Distribution of the sum of binomial random variables

Question

What is the distribution of the sum of random variables given by $$n = n_1 + n_2 + \cdots + n_k $$ where each $n_i$ is binomially distributed random variable define by $B(n_i,p)$.

I'm not sure how to approach this problem. I believe that the random variable with mean $\eta = \eta_1 + \cdots + \eta_n$ and variance $\sigma^2 = \sigma_1^2 + \cdots +\sigma_n^2$ The central limit theorem states that under certain general conditions, the distribution $F(x)$ of $X$ approaches a normal distribution with the same mean and variance. So does this apply in this same situation? Thanks for your help in solving this, I really appreciate it!

Update: The random variables can be treated as independent, which should help make the answer significantly easier

Answer 1

You did not state that these $k$ random variables are independent, and without that there are many different distributions that could arise in this way.

However, notice this:

The distribution $\mathrm{Bin}(n_i,p)$ is that of the number of successes in $n_i$ independent trials, with probability $p$ of success on each trial.

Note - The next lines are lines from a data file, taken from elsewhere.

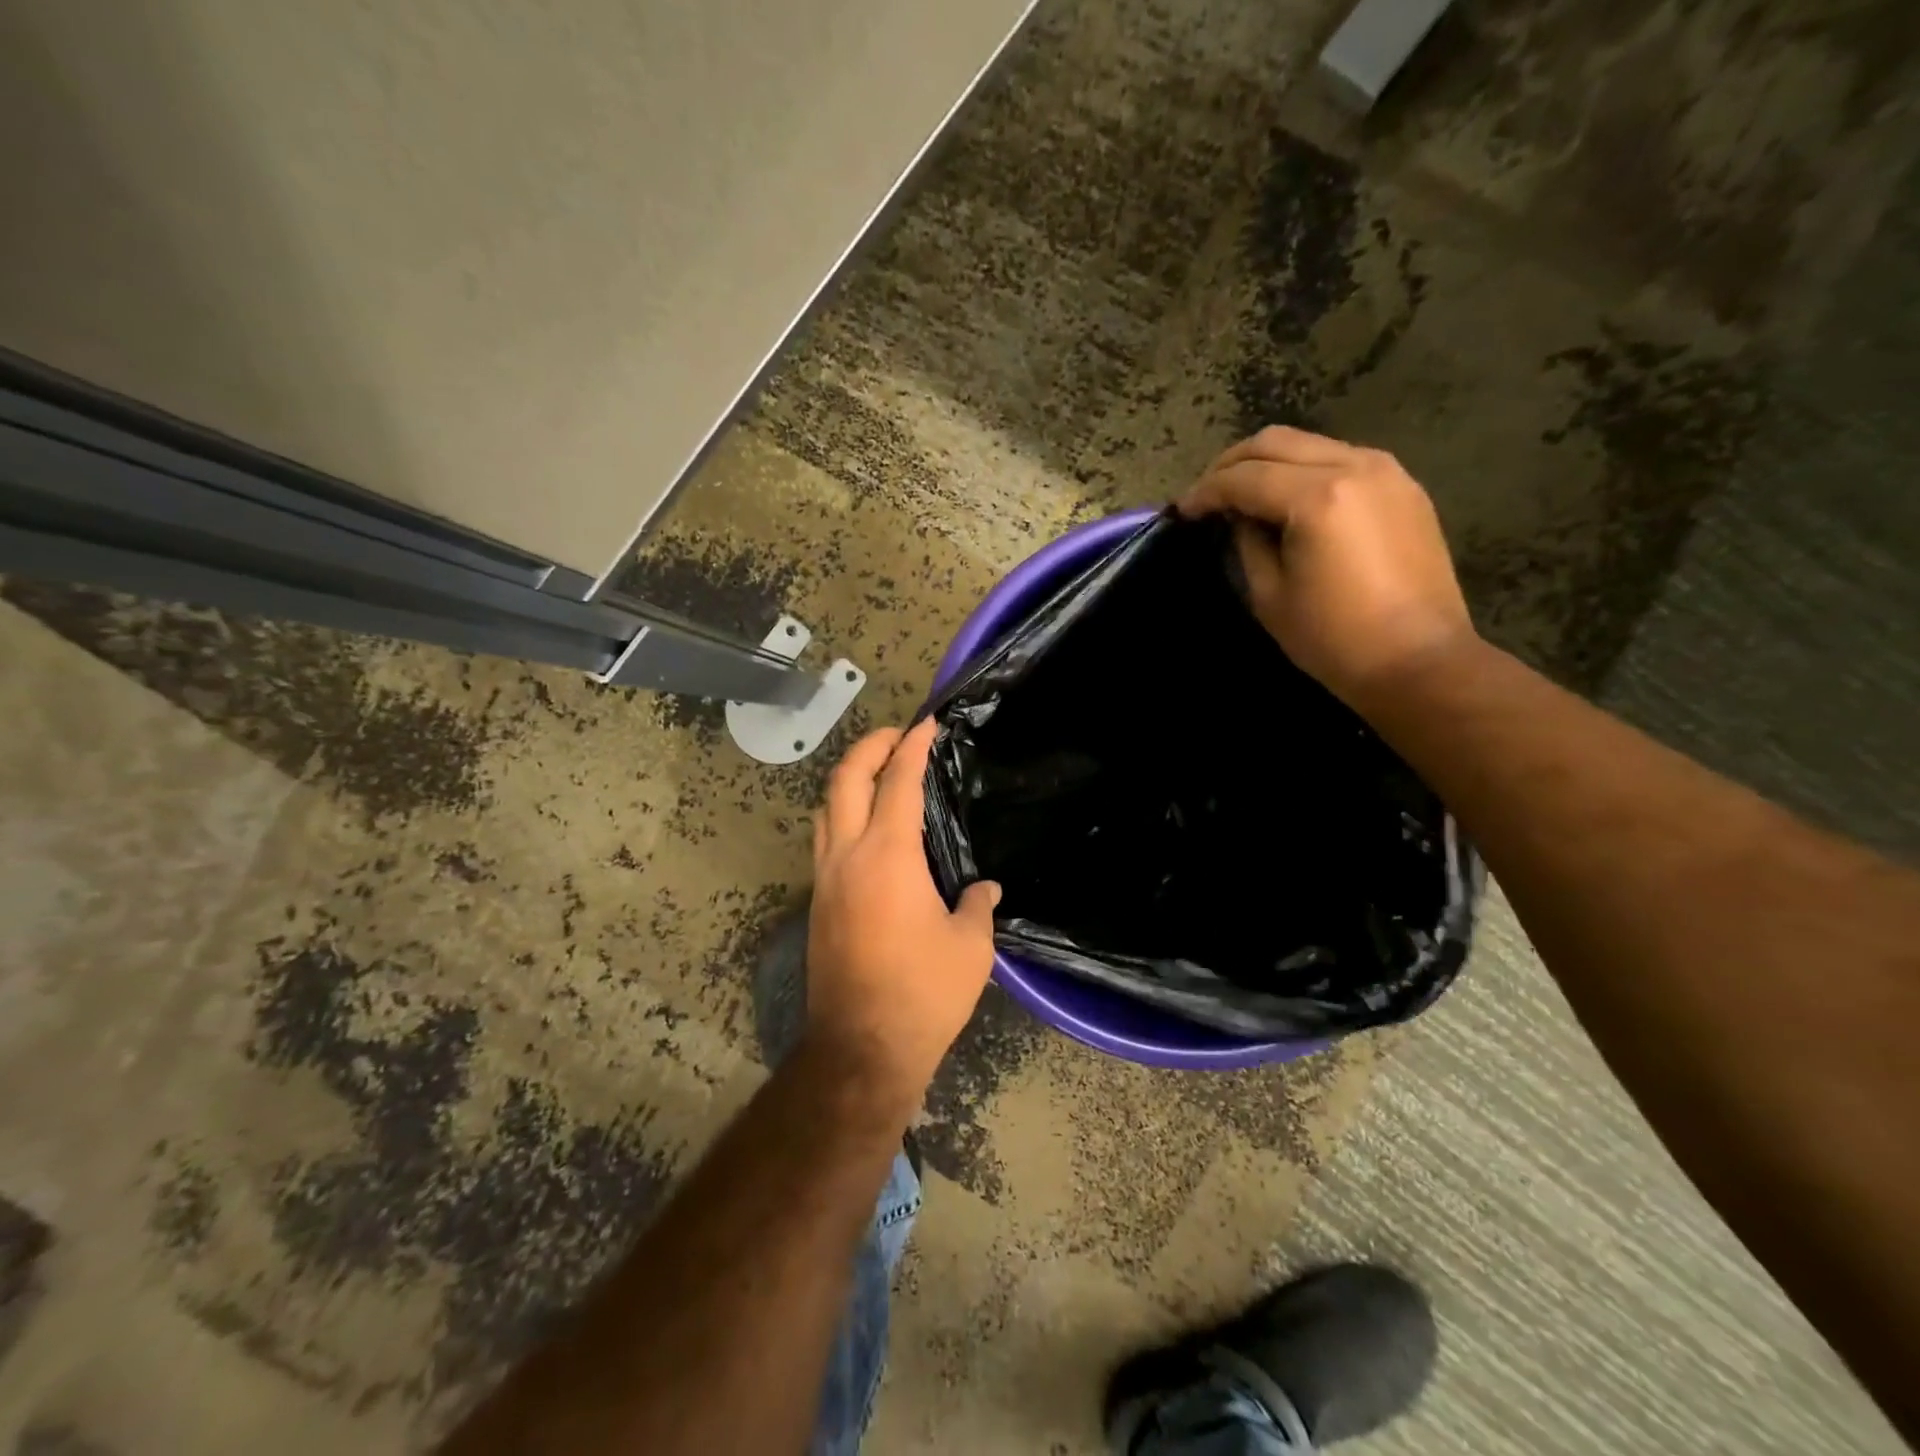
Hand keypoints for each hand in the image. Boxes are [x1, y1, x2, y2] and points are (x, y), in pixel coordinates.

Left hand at [806, 719, 1000, 1107]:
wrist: (861, 1049)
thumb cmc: (923, 993)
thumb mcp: (970, 947)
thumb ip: (978, 905)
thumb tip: (985, 888)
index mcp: (888, 856)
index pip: (897, 782)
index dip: (912, 747)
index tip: (926, 725)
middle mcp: (847, 856)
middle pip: (845, 780)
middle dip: (869, 746)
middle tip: (897, 735)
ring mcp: (825, 879)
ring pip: (825, 808)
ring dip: (849, 779)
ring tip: (878, 773)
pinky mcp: (817, 903)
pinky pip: (825, 839)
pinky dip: (842, 814)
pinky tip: (867, 829)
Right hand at [1177, 426, 1477, 706]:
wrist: (1419, 660)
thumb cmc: (1334, 638)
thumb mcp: (1270, 595)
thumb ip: (1247, 543)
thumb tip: (1239, 517)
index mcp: (1317, 497)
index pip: (1244, 477)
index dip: (1205, 492)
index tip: (1181, 511)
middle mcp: (1354, 466)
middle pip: (1275, 442)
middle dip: (1231, 464)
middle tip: (1207, 495)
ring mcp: (1385, 471)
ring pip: (1309, 443)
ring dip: (1268, 463)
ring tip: (1243, 495)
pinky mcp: (1403, 486)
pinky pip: (1341, 459)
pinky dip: (1304, 470)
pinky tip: (1289, 500)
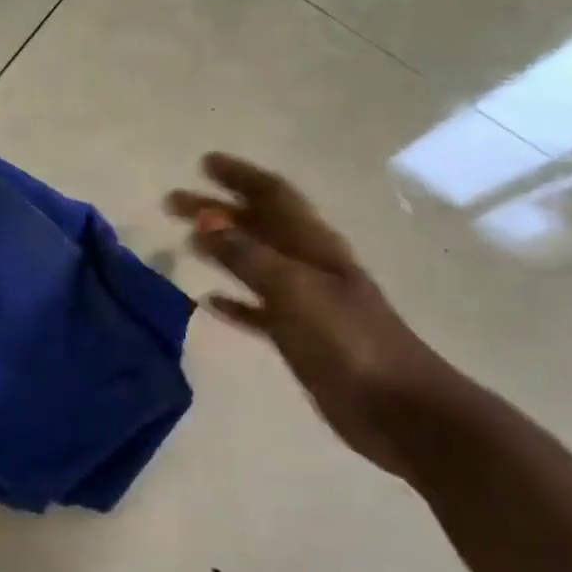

If the $k$ random variables are independent, then their sum is the number of successes in $n_1+\cdots+n_k$ independent trials with probablity $p$ of success on each trial. That tells you what its distribution is.

If you don't know the fact in the indented statement above, then the problem can still be solved by other means, but it's a lot more work.

Answer 2

I may be misinterpreting the question, but it should just be another binomial with parameters $\sum_{i=1}^k n_i$ and $p$.

Given the way it's written, I'm assuming it's the same $p$ for each one and that you're using $n_i$ to refer to both the number of items drawn for each binomial RV and the variable itself.

To see this, note that we can write a $B(n_i, p)$ random variable as $\sum_{j=1}%{n_i} X_j$ where $X_j$ is 1 with probability $p$ and 0 with probability $1-p$. As long as $p$ is the same for each one, you're just summing up a bunch of sums and get $\sum_{j=1}^n X_j$ which is $B(n, p)$.

Answer 3

The moment generating function of a Binomial(n,p) random variable is $(1-p+pe^t)^n$. The moment generating function of a sum of independent random variables is the product of the corresponding moment generating functions, which in this case is $\prod_{i=1}^k (1-p + pe^t)^{n_i} = (1-p+pe^t)^{\sum_i n_i}$, which is a Binomial$(\sum_i n_i , p)$ r.v.

Aside: You should use different letters for the parameter and the RV itself.